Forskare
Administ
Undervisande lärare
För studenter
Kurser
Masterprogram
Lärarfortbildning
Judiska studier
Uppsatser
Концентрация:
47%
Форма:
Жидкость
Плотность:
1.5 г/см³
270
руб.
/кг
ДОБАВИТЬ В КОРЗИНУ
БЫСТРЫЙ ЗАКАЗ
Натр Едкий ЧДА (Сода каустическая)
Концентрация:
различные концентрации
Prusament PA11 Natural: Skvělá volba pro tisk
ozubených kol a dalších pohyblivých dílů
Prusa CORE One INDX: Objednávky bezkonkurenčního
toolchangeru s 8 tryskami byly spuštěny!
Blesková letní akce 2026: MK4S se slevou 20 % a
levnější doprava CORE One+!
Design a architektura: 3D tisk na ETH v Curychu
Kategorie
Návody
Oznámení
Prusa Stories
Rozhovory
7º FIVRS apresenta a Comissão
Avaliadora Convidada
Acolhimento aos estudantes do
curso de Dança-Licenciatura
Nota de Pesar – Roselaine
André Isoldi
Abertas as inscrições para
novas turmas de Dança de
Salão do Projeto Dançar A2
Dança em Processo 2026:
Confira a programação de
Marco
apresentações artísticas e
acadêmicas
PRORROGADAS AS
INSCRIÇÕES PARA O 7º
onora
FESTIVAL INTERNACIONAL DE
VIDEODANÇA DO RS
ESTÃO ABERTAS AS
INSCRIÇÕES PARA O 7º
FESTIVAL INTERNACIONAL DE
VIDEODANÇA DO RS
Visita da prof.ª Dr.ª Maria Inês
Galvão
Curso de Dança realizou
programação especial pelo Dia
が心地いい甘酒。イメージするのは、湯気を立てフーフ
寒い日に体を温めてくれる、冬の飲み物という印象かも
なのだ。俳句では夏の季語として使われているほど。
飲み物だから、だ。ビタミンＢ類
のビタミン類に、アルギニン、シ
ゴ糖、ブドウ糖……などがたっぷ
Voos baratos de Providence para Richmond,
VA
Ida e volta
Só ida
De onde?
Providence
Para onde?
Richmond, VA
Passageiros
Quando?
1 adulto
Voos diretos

----------------------------------------

▶ [AIM OF THE EXERCISE] Express everything from the first of the lines above down to the line containing "寒い日に体を温めてくれる、冬の飲み物という印象かも" as a Markdown table with the columns Row and Text, giving each line a row number and omitting blank lines.

▶ [OUTPUT OF THE TASK]
| Row | Text |
|---|---|
| 1 | Forskare |
| 2 | Administ |
| 3 | Undervisande lärare |
| 4 | För studenter |
| 5 | Kurser |
| 6 | Masterprogram |
| 7 | Lärarfortbildning |
| 8 | Judiska studier |
| 9 | Uppsatser |
| 10 | Концентрация: |
| 11 | 47% |
| 12 | Форма: |
| 13 | Жидкость |
| 14 | Плотность: |
| 15 | 1.5 г/см³ |
| 16 | 270 |
| 17 | руб. |
| 18 | /кг |
| 19 | ДОБАВИТЬ В КОРЗИНУ |
| 20 | БЫСТРЫЙ ЗАКАЗ |
| 21 | Натр Едкий ЧДА (Сода каустическая) |
| 22 | Концентрация: |
| 23 | различные концентрации |
| 24 | Prusament PA11 Natural: Skvělá volba pro tisk |
| 25 | ozubených kol a dalších pohyblivých dílů |
| 26 | Prusa CORE One INDX: Objednávky bezkonkurenčního |
| 27 | toolchangeru s 8 tryskami byly spuštěny! |
| 28 | Blesková letní akce 2026: MK4S se slevou 20 % a |
| 29 | levnější doprava CORE One+! |
| 30 | Design a architektura: 3D tisk na ETH v Curychu |
| 31 | Kategorie |
| 32 | Návody |
| 33 | Oznámení |
| 34 | Prusa Stories |
| 35 | Rozhovory |
| 36 | 7º FIVRS apresenta a Comissão |
| 37 | Avaliadora Convidada |
| 38 | Acolhimento aos estudantes do |
| 39 | curso de Dança-Licenciatura |
| 40 | Nota de Pesar – Roselaine |
| 41 | André Isoldi |
| 42 | Abertas as inscrições para |
| 43 | novas turmas de Dança de |
| 44 | Salão do Projeto Dançar A2 |
| 45 | Dança em Processo 2026: |
| 46 | Confira a programação de |
| 47 | Marco |
| 48 | apresentações artísticas e |
| 49 | acadêmicas |
| 50 | PRORROGADAS AS |
| 51 | INSCRIÇÕES PARA O 7º |
| 52 | onora |
| 53 | FESTIVAL INTERNACIONAL DE |
| 54 | VIDEODANÇA DO RS |
| 55 | ESTÃO ABERTAS AS |
| 56 | INSCRIÇÕES PARA O 7º |
| 57 | FESTIVAL INTERNACIONAL DE |
| 58 | VIDEODANÇA DO RS |
| 59 | Visita da prof.ª Dr.ª Maria Inês |
| 60 | Galvão |
| 61 | Curso de Dança realizou |
| 62 | programação especial pelo Dia |
| 63 | が心地いい甘酒。イメージするのは、湯気を立てフーフ |
| 64 | 寒い日に体を温めてくれる、冬の飲み物という印象かも |